> **WHAT THE TASK ASKS**:
Once you find the line containing "ou form data.", output it and every line after it to the end of the records, exactly.

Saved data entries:
=== Section Start ===
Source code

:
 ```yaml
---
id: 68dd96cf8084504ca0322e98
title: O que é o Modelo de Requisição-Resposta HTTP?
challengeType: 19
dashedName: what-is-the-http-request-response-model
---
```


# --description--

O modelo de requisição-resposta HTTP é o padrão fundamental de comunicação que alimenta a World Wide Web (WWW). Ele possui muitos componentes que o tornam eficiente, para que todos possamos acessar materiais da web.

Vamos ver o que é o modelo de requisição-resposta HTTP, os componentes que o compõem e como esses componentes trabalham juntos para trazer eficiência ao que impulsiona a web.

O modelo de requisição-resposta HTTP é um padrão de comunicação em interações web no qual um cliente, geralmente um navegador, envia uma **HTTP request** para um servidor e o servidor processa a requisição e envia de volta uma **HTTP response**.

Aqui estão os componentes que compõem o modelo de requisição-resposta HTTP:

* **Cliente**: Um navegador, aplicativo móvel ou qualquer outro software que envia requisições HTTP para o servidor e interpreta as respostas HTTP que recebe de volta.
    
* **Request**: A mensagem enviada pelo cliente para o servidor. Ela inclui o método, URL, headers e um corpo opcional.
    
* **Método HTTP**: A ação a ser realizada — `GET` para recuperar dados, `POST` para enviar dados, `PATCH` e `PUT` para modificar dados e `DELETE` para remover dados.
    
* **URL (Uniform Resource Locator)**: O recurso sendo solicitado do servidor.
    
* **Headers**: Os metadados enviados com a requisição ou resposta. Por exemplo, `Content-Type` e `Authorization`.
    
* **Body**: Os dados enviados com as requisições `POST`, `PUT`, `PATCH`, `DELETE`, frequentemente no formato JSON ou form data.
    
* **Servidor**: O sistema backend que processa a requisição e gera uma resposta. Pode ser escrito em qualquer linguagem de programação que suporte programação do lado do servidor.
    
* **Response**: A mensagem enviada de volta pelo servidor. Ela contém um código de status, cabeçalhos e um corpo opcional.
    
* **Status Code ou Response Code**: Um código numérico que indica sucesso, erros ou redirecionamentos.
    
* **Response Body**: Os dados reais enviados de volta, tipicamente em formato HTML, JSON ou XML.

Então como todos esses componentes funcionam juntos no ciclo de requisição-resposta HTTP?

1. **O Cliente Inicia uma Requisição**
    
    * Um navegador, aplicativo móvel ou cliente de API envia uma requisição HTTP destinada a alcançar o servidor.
=== Section End ===
> **ANSWER SPACE**:
* **Body**: Os dados enviados com as requisições `POST`, `PUT`, `PATCH`, `DELETE`, frequentemente no formato JSON ou form data.
    
* **Servidor**: O sistema backend que processa a requisição e gera uma resposta. Pode ser escrito em qualquer linguagem de programação que suporte programação do lado do servidor.
    
* **Response**: A mensagem enviada de volta pelo servidor. Ela contém um código de status, cabeçalhos e um corpo opcional.
    
* **Status Code ou Response Code**: Um código numérico que indica sucesso, erros ou redirecionamentos.
    
* **Response Body**: Os dados reais enviados de volta, tipicamente em formato HTML, JSON ou XML.

Então como todos esses componentes funcionam juntos no ciclo de requisição-resposta HTTP?

1. **O Cliente Inicia uma Requisição**
    
    * Um navegador, aplicativo móvel ou cliente de API envia uma requisição HTTP destinada a alcançar o servidor.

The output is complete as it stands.